### Data for this exercise

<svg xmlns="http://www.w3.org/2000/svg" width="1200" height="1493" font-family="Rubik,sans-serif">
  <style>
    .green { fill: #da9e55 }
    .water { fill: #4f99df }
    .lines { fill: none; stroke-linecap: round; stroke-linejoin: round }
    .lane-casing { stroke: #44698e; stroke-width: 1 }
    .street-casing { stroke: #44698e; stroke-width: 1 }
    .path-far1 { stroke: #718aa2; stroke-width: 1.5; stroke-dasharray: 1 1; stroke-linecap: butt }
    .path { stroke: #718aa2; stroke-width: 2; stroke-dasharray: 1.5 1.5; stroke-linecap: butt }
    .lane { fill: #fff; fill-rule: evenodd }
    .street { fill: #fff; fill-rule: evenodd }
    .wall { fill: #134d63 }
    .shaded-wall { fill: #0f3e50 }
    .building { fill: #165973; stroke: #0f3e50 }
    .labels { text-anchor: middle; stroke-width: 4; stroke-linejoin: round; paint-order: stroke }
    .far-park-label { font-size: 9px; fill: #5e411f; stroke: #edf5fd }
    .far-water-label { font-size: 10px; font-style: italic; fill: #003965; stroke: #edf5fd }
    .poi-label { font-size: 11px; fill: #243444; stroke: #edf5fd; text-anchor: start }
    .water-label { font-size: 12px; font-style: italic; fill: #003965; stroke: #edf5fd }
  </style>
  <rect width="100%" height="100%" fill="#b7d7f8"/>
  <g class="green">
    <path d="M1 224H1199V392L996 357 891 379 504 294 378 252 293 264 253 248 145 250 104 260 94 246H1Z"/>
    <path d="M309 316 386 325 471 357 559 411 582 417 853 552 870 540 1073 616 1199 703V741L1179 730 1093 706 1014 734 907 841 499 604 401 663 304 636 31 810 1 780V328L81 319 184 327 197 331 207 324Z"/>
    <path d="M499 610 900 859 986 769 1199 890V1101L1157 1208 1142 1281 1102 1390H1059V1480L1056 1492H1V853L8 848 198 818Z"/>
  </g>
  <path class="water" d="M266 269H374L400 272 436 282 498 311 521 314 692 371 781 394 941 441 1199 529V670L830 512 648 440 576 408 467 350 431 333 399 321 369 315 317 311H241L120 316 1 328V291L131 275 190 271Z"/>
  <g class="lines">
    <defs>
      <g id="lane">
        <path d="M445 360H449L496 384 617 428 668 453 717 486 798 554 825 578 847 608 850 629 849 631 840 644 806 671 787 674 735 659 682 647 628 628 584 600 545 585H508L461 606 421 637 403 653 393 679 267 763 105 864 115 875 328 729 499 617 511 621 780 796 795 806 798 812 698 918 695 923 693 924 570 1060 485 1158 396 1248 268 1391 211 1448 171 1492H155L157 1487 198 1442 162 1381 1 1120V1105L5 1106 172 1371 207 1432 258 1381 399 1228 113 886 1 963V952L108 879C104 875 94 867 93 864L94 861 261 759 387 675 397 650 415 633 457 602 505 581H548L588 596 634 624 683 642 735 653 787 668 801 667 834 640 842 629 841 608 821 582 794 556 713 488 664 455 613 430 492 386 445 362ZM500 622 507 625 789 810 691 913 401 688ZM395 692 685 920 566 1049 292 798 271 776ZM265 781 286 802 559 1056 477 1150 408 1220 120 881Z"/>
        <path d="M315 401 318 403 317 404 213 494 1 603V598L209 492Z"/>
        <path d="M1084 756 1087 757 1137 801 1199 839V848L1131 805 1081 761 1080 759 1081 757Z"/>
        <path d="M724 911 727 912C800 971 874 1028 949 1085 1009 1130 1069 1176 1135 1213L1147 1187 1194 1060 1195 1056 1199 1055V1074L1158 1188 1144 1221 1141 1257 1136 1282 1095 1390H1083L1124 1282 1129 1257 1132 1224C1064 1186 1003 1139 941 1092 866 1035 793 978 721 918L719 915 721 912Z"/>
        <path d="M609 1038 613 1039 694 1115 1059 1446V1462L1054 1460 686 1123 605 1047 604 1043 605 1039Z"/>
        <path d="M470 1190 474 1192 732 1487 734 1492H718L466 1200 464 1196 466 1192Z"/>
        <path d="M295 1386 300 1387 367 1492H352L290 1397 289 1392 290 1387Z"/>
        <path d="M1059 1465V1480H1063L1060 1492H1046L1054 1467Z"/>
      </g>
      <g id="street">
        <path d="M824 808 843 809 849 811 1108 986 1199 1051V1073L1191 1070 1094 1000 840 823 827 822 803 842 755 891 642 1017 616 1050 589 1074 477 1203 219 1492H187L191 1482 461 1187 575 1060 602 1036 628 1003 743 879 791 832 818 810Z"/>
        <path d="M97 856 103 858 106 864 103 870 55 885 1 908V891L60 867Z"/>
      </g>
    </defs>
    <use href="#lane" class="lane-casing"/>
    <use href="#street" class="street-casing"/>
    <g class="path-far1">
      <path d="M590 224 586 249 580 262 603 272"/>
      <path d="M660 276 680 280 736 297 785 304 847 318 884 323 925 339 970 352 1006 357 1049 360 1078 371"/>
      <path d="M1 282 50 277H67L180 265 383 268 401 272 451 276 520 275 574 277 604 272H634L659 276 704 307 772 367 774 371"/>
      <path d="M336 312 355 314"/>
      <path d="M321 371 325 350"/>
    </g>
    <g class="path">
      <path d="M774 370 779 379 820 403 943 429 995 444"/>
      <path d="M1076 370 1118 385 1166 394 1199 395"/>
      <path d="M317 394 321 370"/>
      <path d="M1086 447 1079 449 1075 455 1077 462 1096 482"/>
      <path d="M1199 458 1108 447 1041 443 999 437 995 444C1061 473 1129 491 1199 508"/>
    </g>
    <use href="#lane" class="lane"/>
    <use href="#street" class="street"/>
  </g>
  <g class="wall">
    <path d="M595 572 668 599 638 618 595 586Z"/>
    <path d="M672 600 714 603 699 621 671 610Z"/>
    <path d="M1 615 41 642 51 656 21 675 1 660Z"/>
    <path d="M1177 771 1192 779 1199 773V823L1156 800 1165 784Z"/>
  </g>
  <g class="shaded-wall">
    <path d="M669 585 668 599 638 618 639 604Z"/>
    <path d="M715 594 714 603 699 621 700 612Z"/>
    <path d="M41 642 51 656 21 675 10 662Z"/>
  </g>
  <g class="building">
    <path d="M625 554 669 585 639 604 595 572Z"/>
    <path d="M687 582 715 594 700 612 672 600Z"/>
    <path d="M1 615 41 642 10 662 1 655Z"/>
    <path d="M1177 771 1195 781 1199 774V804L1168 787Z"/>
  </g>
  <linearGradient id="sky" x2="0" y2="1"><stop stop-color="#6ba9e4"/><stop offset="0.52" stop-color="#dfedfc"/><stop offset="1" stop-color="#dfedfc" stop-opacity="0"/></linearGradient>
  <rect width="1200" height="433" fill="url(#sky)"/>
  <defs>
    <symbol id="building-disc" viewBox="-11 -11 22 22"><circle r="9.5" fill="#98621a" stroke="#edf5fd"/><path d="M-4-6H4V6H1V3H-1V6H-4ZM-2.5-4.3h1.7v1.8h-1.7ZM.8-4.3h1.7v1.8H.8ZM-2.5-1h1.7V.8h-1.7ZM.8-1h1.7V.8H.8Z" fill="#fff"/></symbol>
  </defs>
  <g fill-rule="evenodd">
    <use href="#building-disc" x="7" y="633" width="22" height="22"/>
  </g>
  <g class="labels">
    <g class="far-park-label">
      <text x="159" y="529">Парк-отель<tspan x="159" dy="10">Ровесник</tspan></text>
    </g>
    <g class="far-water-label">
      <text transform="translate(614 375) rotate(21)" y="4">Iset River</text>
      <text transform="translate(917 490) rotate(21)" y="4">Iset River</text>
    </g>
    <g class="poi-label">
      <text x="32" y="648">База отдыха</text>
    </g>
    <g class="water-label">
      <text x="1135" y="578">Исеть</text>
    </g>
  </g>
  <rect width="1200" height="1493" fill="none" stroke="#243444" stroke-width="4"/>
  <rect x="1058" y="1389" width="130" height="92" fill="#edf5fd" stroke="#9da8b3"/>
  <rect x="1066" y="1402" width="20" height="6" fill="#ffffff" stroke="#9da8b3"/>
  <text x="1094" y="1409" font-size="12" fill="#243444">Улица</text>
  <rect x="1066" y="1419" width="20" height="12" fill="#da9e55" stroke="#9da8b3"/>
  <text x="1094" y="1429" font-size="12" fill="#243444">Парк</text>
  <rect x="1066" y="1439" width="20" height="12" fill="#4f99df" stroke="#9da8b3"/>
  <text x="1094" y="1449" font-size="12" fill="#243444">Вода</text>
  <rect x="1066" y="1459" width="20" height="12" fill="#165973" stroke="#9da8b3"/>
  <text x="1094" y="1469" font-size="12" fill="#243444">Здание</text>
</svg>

######

• [Exercise]: In the records above, find each line with the word "round" and copy it.

• [Task solution]:
    .lines { fill: none; stroke-linecap: round; stroke-linejoin: round }
    .labels { text-anchor: middle; stroke-width: 4; stroke-linejoin: round; paint-order: stroke }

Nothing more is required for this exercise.